Wherever the line should be drawn on taking sides, many observers feel that the group has crossed it. One church official, requesting anonymity, said, “The league was always conservative, but it never used tactics of intimidation like Donohue. It’s part of a larger movement among conservative Catholics who feel that the church leadership is too liberal, so they need to fill a void. They’re trying to shape the church’s position on things,” the official said. “He [Donohue] speaks for an existing group. It’s the same people who watch Mother Angelica.”

A member of the league’s board of directors, who also asked not to be identified, told NCR, “I defer to Bill’s judgment, but I do think he’s gotten himself involved in the fight between liberals and conservatives.”
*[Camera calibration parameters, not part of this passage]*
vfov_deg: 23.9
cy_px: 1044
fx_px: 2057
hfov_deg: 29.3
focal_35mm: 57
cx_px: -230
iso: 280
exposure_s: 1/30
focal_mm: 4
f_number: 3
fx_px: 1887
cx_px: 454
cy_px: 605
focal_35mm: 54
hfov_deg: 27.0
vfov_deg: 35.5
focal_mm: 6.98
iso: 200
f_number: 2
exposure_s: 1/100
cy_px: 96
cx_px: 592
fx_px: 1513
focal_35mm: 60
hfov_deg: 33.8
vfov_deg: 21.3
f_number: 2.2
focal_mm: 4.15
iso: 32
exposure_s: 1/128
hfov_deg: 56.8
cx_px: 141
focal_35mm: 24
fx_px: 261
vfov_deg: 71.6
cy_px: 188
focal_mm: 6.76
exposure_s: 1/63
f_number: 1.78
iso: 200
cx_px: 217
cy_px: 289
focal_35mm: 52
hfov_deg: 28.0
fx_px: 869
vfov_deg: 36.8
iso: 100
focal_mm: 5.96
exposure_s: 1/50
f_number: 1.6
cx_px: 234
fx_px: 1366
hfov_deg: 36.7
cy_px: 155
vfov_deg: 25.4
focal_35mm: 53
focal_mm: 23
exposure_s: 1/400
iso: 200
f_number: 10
Donohue rejects these charges. “If we’re getting more kudos from right than left, it’s because the attacks on the church in popular culture tend to come from the left. If I spent most of my time down in Alabama attacking rednecks who subscribe to a crude form of anti-Catholicism, then it would be directed at the right.”
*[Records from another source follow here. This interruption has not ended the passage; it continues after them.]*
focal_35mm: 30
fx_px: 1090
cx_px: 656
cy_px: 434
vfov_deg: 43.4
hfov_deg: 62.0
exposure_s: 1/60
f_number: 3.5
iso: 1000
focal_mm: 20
In fact, Donohue says he has rejected overtures from far right Catholics. “There are two cities where I have been approached about turning on the afterburners about what’s going on in the church -- Chicago and Los Angeles. I’ve stayed the hell away from both opportunities,” he said.

Nevertheless, because of its agenda and the preponderance of support from Catholic conservatives, many see it as a partisan for the Catholic right. “Their claim to represent American Catholics is not true at all,” Dolan said. “There are so many different kinds of Catholics, even the pope has trouble speaking for them all. [Donohue] speaks for himself and maybe a small part of his membership, largely conservatives alienated from the rest of the church.”

For those who see things as Donohue does, he has been a godsend. “He’s by far the most successful of the league’s directors, and the only one who’s come close to realizing the possibilities set out by Virgil Blum, including Blum himself,” Hitchcock said.

Catholics who see the church and the world differently, however, find little to identify with in the Catholic League. “I think what we should be engaged in is a dialectic with culture,” Keiser said. “Out of that comes a synthesis that is hopefully a little closer to what the Lord wants. It’s definitely not going to come from denunciations and boycotts.”

For such Catholics, the Catholic League falls well short of representing their interests.